▶ **Lo que se pide**
Actualiza todo, desde la línea que contiene "Return results in" hasta la que contiene "151L164 149H159L155 152V157L158", ambas incluidas, sustituyendo "anything matching" por "every instance of" y dejando lo demás sin cambios.
★ ★ ★ ★
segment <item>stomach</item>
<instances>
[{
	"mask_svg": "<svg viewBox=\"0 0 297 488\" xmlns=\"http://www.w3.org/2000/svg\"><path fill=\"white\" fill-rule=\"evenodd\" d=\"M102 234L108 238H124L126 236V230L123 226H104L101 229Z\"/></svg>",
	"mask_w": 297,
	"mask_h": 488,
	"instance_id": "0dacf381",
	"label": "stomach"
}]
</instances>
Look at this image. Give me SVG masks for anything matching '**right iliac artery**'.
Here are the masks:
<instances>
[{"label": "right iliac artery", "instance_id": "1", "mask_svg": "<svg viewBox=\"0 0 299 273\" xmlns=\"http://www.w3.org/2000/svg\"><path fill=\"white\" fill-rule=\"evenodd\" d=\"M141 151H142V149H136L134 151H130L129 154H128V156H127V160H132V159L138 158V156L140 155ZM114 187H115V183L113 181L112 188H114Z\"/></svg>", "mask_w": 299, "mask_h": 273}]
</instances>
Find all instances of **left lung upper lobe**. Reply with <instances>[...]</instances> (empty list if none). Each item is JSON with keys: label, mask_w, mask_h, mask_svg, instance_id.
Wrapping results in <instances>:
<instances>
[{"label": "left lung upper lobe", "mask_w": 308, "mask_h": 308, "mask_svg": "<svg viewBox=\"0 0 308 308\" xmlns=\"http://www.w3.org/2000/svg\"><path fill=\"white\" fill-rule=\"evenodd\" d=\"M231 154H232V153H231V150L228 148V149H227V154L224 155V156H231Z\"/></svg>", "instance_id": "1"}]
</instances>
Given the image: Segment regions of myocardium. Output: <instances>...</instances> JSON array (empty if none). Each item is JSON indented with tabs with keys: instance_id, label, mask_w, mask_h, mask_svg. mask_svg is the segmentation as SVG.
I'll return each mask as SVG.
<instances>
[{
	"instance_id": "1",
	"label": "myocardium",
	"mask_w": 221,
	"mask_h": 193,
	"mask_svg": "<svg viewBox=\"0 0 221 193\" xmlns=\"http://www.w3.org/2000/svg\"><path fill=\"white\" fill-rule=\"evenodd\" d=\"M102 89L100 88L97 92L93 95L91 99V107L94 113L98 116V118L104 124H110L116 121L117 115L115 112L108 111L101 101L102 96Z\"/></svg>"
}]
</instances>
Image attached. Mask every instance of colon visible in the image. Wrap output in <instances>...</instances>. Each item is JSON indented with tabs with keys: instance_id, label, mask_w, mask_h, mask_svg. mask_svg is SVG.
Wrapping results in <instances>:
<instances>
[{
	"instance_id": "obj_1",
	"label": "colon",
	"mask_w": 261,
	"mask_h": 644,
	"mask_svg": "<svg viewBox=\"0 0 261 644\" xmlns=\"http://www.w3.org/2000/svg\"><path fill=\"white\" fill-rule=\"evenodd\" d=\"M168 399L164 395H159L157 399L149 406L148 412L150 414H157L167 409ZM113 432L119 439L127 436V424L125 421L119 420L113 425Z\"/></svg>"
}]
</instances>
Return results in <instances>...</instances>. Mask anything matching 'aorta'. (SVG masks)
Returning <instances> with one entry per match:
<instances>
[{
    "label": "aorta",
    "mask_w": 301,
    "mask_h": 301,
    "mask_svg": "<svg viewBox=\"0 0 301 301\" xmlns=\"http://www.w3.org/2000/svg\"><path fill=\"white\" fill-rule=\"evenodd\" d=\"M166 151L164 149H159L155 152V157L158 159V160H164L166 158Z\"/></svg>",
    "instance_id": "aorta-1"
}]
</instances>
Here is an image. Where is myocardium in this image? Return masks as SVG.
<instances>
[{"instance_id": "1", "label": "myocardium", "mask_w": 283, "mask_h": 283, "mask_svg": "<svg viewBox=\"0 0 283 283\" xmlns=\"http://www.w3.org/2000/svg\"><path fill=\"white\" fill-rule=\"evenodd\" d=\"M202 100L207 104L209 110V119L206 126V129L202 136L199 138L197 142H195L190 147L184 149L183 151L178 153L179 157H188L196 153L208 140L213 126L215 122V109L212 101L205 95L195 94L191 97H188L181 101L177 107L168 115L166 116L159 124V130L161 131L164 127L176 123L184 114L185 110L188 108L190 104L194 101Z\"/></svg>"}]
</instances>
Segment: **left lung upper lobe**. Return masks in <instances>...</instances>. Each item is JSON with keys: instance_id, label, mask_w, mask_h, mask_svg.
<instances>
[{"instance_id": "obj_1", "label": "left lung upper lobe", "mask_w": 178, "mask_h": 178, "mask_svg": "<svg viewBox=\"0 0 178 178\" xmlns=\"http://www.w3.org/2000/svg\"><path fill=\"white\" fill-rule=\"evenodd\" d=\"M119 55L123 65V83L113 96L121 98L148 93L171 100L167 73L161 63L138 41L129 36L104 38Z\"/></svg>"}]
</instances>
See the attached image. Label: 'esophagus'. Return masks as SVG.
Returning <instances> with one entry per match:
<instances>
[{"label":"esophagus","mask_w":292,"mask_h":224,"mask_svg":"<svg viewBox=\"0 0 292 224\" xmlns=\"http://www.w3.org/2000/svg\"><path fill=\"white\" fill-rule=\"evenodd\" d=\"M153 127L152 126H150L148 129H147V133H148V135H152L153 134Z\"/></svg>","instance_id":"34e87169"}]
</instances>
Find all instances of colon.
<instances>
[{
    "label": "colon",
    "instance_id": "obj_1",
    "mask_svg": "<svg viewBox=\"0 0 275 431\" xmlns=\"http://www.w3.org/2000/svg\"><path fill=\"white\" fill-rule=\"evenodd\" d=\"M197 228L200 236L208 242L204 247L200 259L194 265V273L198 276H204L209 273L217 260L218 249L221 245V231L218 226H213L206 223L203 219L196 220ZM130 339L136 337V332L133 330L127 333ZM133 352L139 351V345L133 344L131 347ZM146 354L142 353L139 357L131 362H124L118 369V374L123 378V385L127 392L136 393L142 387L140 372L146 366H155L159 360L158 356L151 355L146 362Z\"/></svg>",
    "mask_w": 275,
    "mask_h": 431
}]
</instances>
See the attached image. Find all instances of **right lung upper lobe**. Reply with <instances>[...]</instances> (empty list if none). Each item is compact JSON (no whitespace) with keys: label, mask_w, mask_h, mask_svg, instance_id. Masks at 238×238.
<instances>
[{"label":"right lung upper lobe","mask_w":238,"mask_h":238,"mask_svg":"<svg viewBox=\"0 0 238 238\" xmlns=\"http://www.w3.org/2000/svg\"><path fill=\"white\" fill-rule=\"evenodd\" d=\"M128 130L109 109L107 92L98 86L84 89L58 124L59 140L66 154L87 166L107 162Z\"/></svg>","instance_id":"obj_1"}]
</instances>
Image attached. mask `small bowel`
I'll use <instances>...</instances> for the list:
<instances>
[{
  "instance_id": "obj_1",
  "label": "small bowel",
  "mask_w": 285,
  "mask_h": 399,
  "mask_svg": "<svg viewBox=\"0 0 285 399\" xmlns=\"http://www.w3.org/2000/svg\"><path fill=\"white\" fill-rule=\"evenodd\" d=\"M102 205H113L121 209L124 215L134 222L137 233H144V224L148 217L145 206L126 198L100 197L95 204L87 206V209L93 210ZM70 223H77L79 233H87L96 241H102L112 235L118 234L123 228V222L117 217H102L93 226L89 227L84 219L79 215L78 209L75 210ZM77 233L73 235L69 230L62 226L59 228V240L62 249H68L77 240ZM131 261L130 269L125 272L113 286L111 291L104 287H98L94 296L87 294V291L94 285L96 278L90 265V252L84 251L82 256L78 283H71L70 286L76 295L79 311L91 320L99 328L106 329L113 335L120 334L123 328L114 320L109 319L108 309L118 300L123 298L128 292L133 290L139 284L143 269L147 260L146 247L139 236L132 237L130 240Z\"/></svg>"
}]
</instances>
★ ★ ★ ★
▶ **Respuesta**
Return results in <instances>...</instances>. Mask every instance of 'aorta'. (SVG masks)
Returning <instances> with one entry per match:
<instances>
[{
    "label": "aorta",
    "mask_w": 301,
    "mask_h": 301,
    "mask_svg": "<svg viewBox=\"0 0 301 301\" xmlns=\"http://www.w3.org/2000/svg\"><path fill=\"white\" fill-rule=\"evenodd\" d=\"M166 151L164 149H159L155 152V157L158 159V160H164L166 158Z\"/></svg>",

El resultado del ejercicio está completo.